Fourth, the speed of drain, $286 million across 20+ vaults in 12 minutes, highlights how irreversible Solana's execution model is once a sequence begins. There was no circuit breaker that triggered fast enough. There was no time for a human to intervene. The protocol's own speed, one of its marketed advantages, became the attacker's operational advantage.
What happens from here tends to follow a predictable DeFi trauma script. A post-mortem is published. Compensation is discussed and debated. Some users recover partial funds. The DRIFT token stabilizes at a new, lower baseline. Competing protocols absorb displaced liquidity. The industry takes notes, updates its multisig procedures for a few months, and then the urgency fades.

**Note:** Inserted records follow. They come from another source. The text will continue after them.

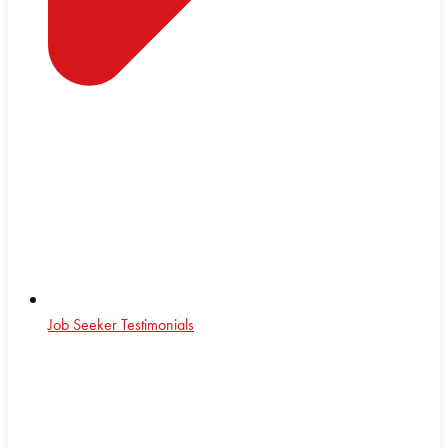
Job Seeker Testimonials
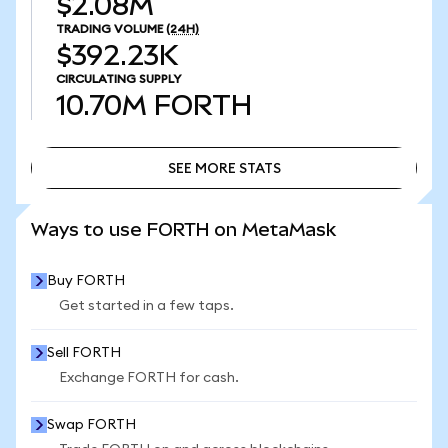
$2.08M
TRADING VOLUME
(24H)
$392.23K
CIRCULATING SUPPLY
10.70M
FORTH
SEE MORE STATS
SEE MORE STATS
Ways to use FORTH on MetaMask
Buy FORTH
Get started in a few taps.
Sell FORTH
Exchange FORTH for cash.
Swap FORTH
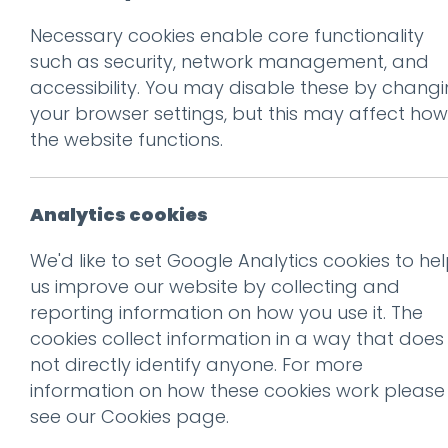
Necessary cookies enable core functionality
Prev
such as security, network management, and
accessibility. You may disable these by chang
IMG_5475
your browser settings, but this may affect how
Posted on
26 Mar 2018
by
Gu
the website functions.
Analytics cookies
We'd like to set Google Analytics cookies to he
us improve our website by collecting and
reporting information on how you use it. The
cookies collect information in a way that does
not directly identify anyone. For more
information on how these cookies work please
see our
Cookies page
.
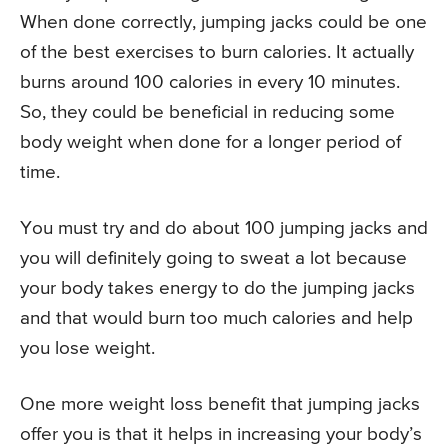
When done correctly, jumping jacks could be one
of the best exercises to burn calories. It actually
burns around 100 calories in every 10 minutes.
So, they could be beneficial in reducing some
body weight when done for a longer period of
time.
You must try and do about 100 jumping jacks and
you will definitely going to sweat a lot because
your body takes energy to do the jumping jacks
and that would burn too much calories and help
you lose weight.
One more weight loss benefit that jumping jacks
offer you is that it helps in increasing your body’s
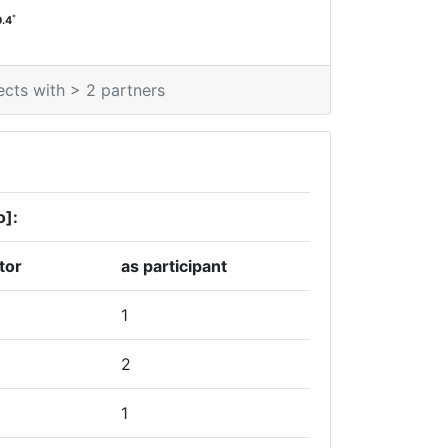
*
0.4
ects with > 2 partners
o]:
tor
as participant
1
2
1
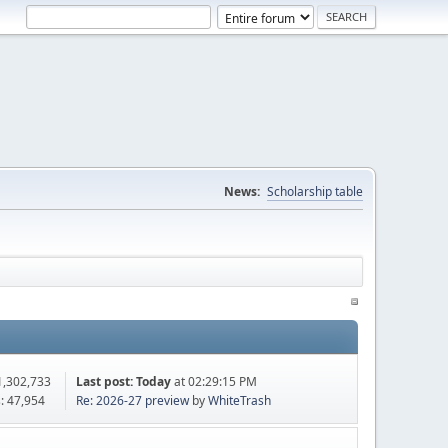
News:
Scholarship table
1,302,733
Last post:
Today
at 02:29:15 PM
: 47,954
Re: 2026-27 preview
by
WhiteTrash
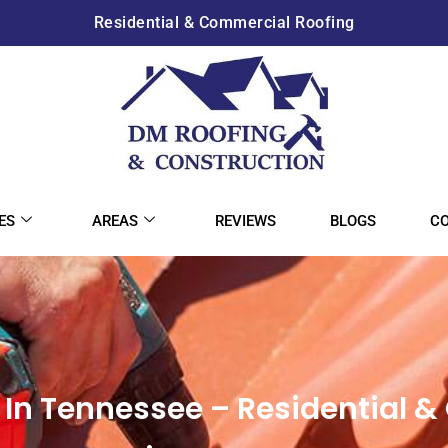
Residential & Commercial Roofing
ES
AREAS
REVIEWS
BLOGS
C
In Tennessee – Residential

The harder question is whether decentralized governance at this asset scale is structurally compatible with the security practices required to protect retail depositors. When $285 million of user funds can be emptied because two out of five humans made a mistake under social pressure, the decentralization was always partial. The risk was never distributed. It was concentrated in a Security Council that most depositors probably did not know existed, whose members they could not vet, and whose signing procedures they had no visibility into.
That is not a criticism specific to Drift. It is the condition of almost every significant DeFi protocol operating today.